The problem that the fishing industry has with the federal government is that the Senate Appropriations Committee, chaired by U.S. Senator Thad Cochran (R-Miss) has concluded that locally caught catfish should be processed in the same manner as farm raised catfish, under federal regulation.

This may mean that fishermen would be forced to construct processing facilities, an expense most small fishing operations cannot afford. Area processors such as Nixon’s Seafood in Chowan County (that typically process several different species of fish) must deploy these processing facilities in order to comply with the regulations, or else leave the business of processing Blue Catfish altogether.

This will mean large-scale loss of income to a large segment of the commercial fishing industry and loss of jobs on a massive scale.

In order to understand the implications of this matter, consider this: Each female Blue Catfish produces 4000 to 8000 eggs per kilogram of its body weight.
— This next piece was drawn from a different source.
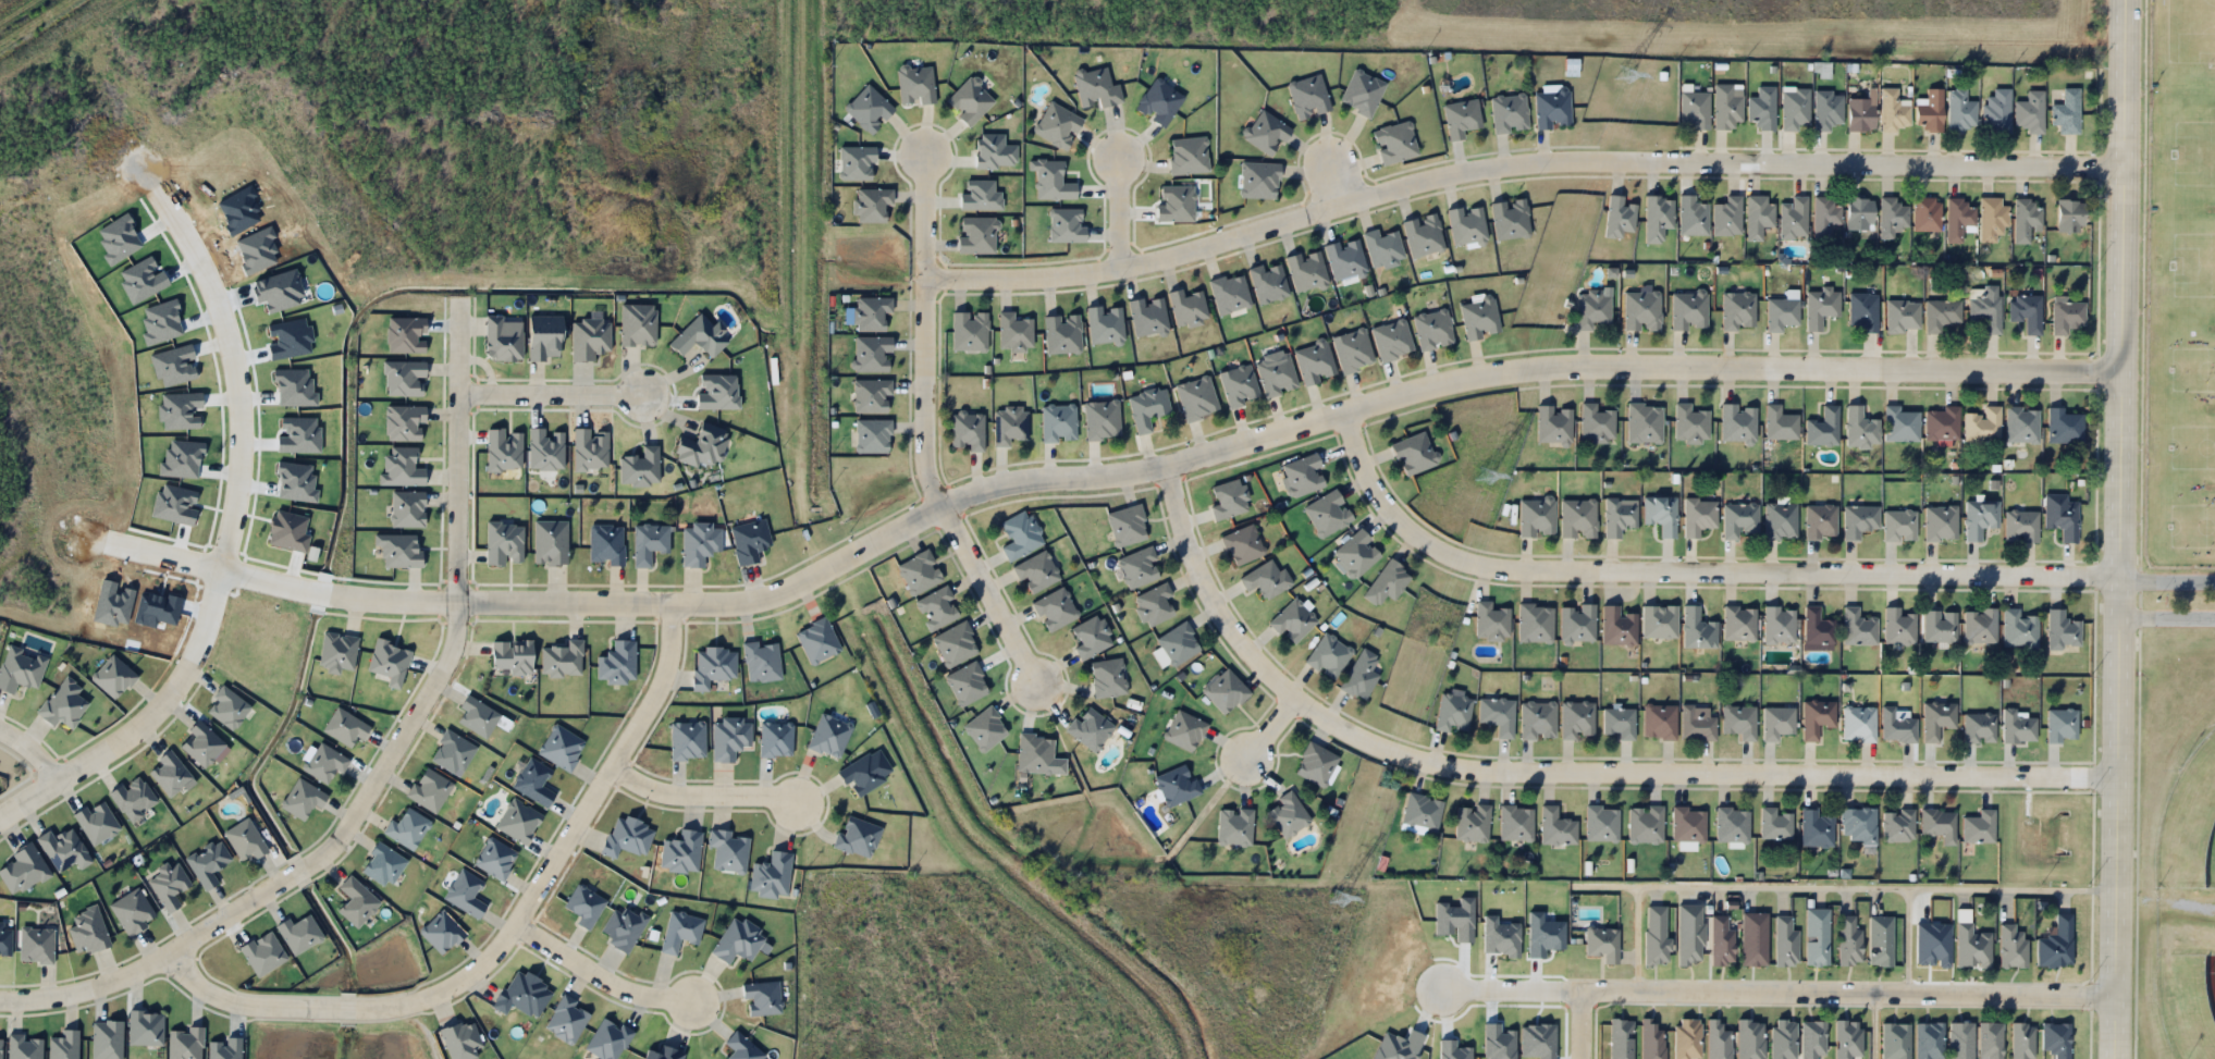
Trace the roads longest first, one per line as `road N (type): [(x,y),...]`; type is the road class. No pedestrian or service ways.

This means that a 10-pound fish can produce more than 20,000 eggs each year. These fish can grow to 25 to 30 pounds in a span of approximately two years. Blue Catfish are very invasive and eat everything that they can, from crabs to other small fish, and they can survive in fresh and brackish water.

Therefore, if local fishermen are unable to catch these fish and reduce their numbers, they will the species could overwhelm the waters in which they breed and grow, creating a loss of volume from other species that occupy those same waters.

Therefore, this is a lose/lose proposition, all the way around. One U.S. Senator seems to be playing politics with this matter.

The regulations require that processed fish come under the FDA and their FSIS Division, which stands for Food Safety Inspection Service. Traditionally, this agency has been charged with the responsibility for food safety involving meat, poultry and eggs but now would be expanded to include fish. The original intent of these regulations was for domestic farm-raised catfish to be protected from imported farm-raised catfish. In the process of protecting domestic fish, the regulators have gone too far.

The original idea was to target imported fish supplies from SE Asia and to make them comply with the same health and quality standards as those that are grown in the United States.

On the local level, the Murray L. Nixon Fishery alone has bought 2.5 million pounds of catfish from local suppliers resulting at a cost of $1 million to local watermen. In 2015, there were approximately 591 watermen who landed catfish in North Carolina. In that same year, there were approximately 97 dealers with employees who handled catfish.

The North Carolina Fisheries Association has tried to explain its position and to reason with Sen. Cochran about the implications of the proposed regulations – so far with little success.

The goal of the meeting is to marshal the support of legislators and elected officials from around the region in an effort to influence the Senator’s views on this very complex subject. The livelihoods of a great many people hang in the balance. The County Compass will continue to report on this very important local issue.